— Document passage —
§

Weed, who had come out from his dorm room to watch what he supposed would be Temkin's demise, called Temkin on his cellphone. "Are you in the car?" Weed asked. When Temkin said yes, Weed said, "We have to talk about this."

The previous night, during the march through the woods, Weed had gazed at the dancing and singing humans and said, "I could die a happy man right now." But now, Weed was quietly and powerfully angry. Weed's phone kept ringing -- Temkin calling back -- but he didn't answer it. He wanted to delay the possibility of having to eject Temkin, the game's most ardent fan and most recognizable spokesman, for breaking one of the key rules of the game: Don't use your car to escape zombies.

A half-hour later, Cardona raced up the stairs in Tuttle House to discover the glass in the fire extinguisher case had been shattered: A zombie collided with it in the heat of battle. He suffered only a minor cut, but the word went out that someone was hurt, and Temkin, parking his car, heard and rushed to Tuttle. As he entered the building, his defenses down, a freshman zombie simply reached out and tagged him, and that was the end of Temkin's career as a human.

Later, Temkin explained that he'd worried during the entire field trip until he got the idea to ask the bus driver to switch the drop-off spot. When he stepped off the bus at the student parking lot, he shot one zombie to stun her then told the other zombie who'd been on the bus: "I'm leaving. Do you want to fight me?" After that zombie walked away, Temkin got into his car and drove to the store on an errand.

"If I had known people were coming toward me, I wouldn't have gotten in the car," he said. "I would have died."

Though some players believed him, some didn't, and their doubt would leave Temkin torn and troubled -- and uncharacteristically tongue-tied -- for weeks afterward. In the meantime, he checked the Web site. The tally stood at 86 zombies, 64 humans. He took a shower, changed his clothes and ran around with the zombies until 2 a.m.

BY SUNDAY AFTERNOON, CARDONA HAD LOGGED 23 KILLS AND AT LEAST ONE IMPORTANT ASSIST: She helped kill Modine. She hadn't slept much, and every few minutes a zombie called to report information (or rumors) and ask her what to do. "It's a little exhausting," she said. "I'm not schooled in military strategy like some of the guys. I don't prepare for this game like they do."

Later, as the zombies were walking en masse toward the residential quad, Modine got a call on his cellphone. He hung up, then quieted the crowd before issuing a proclamation. "Jonathan Suss just killed Matt Sabine!"

The crowd chanted, "Suss! Suss! Suss!" Even on a campus full of eccentric students, Suss, a freshman, stands out. He is the polar opposite of senior Sabine, a militia commander Temkin describes as "an alpha nerd."

When someone asked how Suss made his glorious kill, Modine replied: "He was waiting in the shower stall in the bathroom for eight hours. He tagged Sabine on his way out of the bathroom."

§

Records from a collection
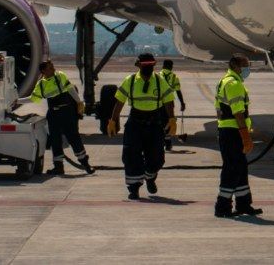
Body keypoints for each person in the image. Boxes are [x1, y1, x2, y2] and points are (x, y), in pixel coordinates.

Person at [107, 53, 176, 200]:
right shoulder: (130, 81)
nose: (148, 68)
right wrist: (113, 120)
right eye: (145, 65)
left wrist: (172, 119)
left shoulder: (160, 81)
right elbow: (119, 102)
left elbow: (169, 100)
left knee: (157, 157)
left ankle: (150, 177)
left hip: (154, 123)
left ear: (154, 65)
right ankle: (134, 188)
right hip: (135, 123)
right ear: (138, 65)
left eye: (150, 65)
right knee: (131, 156)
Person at [15, 60, 94, 175]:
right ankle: (58, 167)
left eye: (52, 66)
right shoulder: (41, 84)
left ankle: (86, 164)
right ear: (43, 71)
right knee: (55, 140)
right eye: (50, 67)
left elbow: (70, 89)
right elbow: (33, 99)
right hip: (53, 114)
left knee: (74, 137)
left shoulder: (60, 76)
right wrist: (17, 101)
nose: (53, 69)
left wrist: (79, 102)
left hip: (67, 112)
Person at [214, 54, 262, 218]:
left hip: (229, 130)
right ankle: (222, 206)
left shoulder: (225, 81)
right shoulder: (233, 84)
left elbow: (219, 110)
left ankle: (243, 204)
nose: (247, 69)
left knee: (240, 168)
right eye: (245, 66)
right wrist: (244, 135)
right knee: (232, 169)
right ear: (235, 66)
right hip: (233, 132)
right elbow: (238, 112)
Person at [160, 59, 186, 151]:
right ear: (171, 67)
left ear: (163, 66)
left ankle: (159, 142)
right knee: (169, 122)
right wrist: (182, 103)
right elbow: (178, 91)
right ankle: (168, 144)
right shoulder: (174, 77)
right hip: (169, 103)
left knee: (159, 122)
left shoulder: (157, 76)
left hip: (158, 103)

§

— What you have to do —
Using the passage about the campus zombie game, state whether each statement agrees with it, answering yes or no and quoting the deciding words: (a) Weed answered the calls Temkin made back to him. (b) The Web site tally showed 86 zombies and 64 humans. (c) Suss waited in a shower stall for eight hours before tagging Sabine. Rely solely on the text to respond.

— Solution for this exercise —
(a) No: "Weed's phone kept ringing -- Temkin calling back -- but he didn't answer it."
(b) Yes: "The tally stood at 86 zombies, 64 humans."
(c) Yes: "He was waiting in the shower stall in the bathroom for eight hours. He tagged Sabine on his way out of the bathroom."